▶ _WHAT THE TASK ASKS_
From the first line through the last, transcribe the listing word for word.

▶ _DATA RECORDS_

|---|

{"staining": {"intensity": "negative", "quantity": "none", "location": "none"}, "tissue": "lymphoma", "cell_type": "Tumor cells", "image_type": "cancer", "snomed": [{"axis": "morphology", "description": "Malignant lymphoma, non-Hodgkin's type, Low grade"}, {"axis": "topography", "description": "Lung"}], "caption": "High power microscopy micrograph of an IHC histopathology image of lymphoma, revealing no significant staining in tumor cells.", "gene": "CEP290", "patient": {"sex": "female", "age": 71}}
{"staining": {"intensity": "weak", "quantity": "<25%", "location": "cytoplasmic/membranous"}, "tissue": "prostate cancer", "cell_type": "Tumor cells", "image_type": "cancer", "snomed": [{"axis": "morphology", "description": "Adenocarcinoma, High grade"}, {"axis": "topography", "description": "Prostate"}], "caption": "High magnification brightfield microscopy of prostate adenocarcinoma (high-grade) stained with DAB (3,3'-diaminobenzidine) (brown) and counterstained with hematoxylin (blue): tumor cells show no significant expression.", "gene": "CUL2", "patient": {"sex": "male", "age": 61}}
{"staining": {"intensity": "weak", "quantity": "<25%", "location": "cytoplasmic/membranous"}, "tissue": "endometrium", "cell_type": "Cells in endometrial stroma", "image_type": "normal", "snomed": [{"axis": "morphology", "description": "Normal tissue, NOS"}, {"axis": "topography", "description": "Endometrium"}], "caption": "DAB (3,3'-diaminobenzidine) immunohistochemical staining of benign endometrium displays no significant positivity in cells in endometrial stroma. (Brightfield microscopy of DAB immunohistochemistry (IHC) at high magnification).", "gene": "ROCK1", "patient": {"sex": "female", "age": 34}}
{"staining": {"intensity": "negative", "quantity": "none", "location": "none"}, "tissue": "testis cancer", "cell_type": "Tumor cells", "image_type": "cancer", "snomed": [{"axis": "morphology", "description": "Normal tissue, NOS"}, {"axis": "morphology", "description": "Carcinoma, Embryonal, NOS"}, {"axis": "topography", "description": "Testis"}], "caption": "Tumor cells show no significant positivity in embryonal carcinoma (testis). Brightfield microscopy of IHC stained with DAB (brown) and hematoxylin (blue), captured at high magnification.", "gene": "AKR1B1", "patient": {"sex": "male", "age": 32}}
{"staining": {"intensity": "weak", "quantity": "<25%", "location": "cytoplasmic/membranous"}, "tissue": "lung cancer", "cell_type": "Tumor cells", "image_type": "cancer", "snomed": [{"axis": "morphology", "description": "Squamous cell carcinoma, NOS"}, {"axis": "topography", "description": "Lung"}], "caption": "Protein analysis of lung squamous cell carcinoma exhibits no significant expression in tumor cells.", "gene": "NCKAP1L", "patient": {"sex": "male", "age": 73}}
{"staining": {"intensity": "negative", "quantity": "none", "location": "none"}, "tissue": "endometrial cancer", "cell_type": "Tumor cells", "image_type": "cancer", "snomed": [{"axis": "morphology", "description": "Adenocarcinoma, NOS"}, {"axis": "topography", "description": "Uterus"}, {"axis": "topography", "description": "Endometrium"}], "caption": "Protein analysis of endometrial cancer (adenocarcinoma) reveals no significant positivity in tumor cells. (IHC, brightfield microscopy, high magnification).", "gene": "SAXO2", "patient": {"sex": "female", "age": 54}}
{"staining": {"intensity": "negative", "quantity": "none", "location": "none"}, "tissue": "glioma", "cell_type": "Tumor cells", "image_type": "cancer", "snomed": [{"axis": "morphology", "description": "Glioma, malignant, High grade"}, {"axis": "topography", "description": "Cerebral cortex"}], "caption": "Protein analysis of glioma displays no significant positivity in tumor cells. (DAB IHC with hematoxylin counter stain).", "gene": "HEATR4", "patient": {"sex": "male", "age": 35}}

|---|

▶ _SOLVED PROBLEM_
{"staining": {"intensity": "negative", "quantity": "none", "location": "none"}, "tissue": "lymphoma", "cell_type": "Tumor cells", "image_type": "cancer", "snomed": [{"axis": "morphology", "description": "Malignant lymphoma, non-Hodgkin's type, Low grade"}, {"axis": "topography", "description": "Lung"}], "caption": "High power microscopy micrograph of an IHC histopathology image of lymphoma, revealing no significant staining in tumor cells.", "gene": "CEP290", "patient": {"sex": "female", "age": 71}}
{"staining": {"intensity": "weak", "quantity": "<25%", "location": "cytoplasmic/membranous"}, "tissue": "prostate cancer", "cell_type": "Tumor cells", "image_type": "cancer", "snomed": [{"axis": "morphology", "description": "Adenocarcinoma, High grade"}, {"axis": "topography", "description": "Prostate"}], "caption": "High magnification brightfield microscopy of prostate adenocarcinoma (high-grade) stained with DAB (3,3'-diaminobenzidine) (brown) and counterstained with hematoxylin (blue): tumor cells show no significant expression.", "gene": "CUL2", "patient": {"sex": "male", "age": 61}}
{"staining": {"intensity": "weak", "quantity": "<25%", "location": "cytoplasmic/membranous"}, "tissue": "endometrium", "cell_type": "Cells in endometrial stroma", "image_type": "normal", "snomed": [{"axis": "morphology", "description": "Normal tissue, NOS"}, {"axis": "topography", "description": "Endometrium"}], "caption": "DAB (3,3'-diaminobenzidine) immunohistochemical staining of benign endometrium displays no significant positivity in cells in endometrial stroma. (Brightfield microscopy of DAB immunohistochemistry (IHC) at high magnification).", "gene": "ROCK1", "patient": {"sex": "female", "age": 34}}
{"staining": {"intensity": "negative", "quantity": "none", "location": "none"}, "tissue": "testis cancer", "cell_type": "Tumor cells", "image_type": "cancer", "snomed": [{"axis": "morphology", "description": "Normal tissue, NOS"}, {"axis": "morphology", "description": "Carcinoma, Embryonal, NOS"}, {"axis": "topography", "description": "Testis"}], "caption": "Tumor cells show no significant positivity in embryonal carcinoma (testis). Brightfield microscopy of IHC stained with DAB (brown) and hematoxylin (blue), captured at high magnification.", "gene": "AKR1B1", "patient": {"sex": "male", "age": 32}}
{"staining": {"intensity": "weak", "quantity": "<25%", "location": "cytoplasmic/membranous"}, "tissue": "lung cancer", "cell_type": "Tumor cells", "image_type": "cancer", "snomed": [{"axis": "morphology", "description": "Squamous cell carcinoma, NOS"}, {"axis": "topography", "description": "Lung"}], "caption": "Protein analysis of lung squamous cell carcinoma exhibits no significant expression in tumor cells.", "gene": "NCKAP1L", "patient": {"sex": "male", "age": 73}}
{"staining": {"intensity": "negative", "quantity": "none", "location": "none"}, "tissue": "endometrial cancer", "cell_type": "Tumor cells", "image_type": "cancer", "snomed": [{"axis": "morphology", "description": "Adenocarcinoma, NOS"}, {"axis": "topography", "description": "Uterus"}, {"axis": "topography", "description": "Endometrium"}], "caption": "Protein analysis of endometrial cancer (adenocarcinoma) reveals no significant positivity in tumor cells. (IHC, brightfield microscopy, high magnification).", "gene": "SAXO2", "patient": {"sex": "female", "age": 54}}
{"staining": {"intensity": "negative", "quantity": "none", "location": "none"}, "tissue": "glioma", "cell_type": "Tumor cells", "image_type": "cancer", "snomed": [{"axis": "morphology", "description": "Glioma, malignant, High grade"}, {"axis": "topography", "description": "Cerebral cortex"}], "caption": "Protein analysis of glioma displays no significant positivity in tumor cells. (DAB IHC with hematoxylin counter stain).", "gene": "HEATR4", "patient": {"sex": "male", "age": 35}}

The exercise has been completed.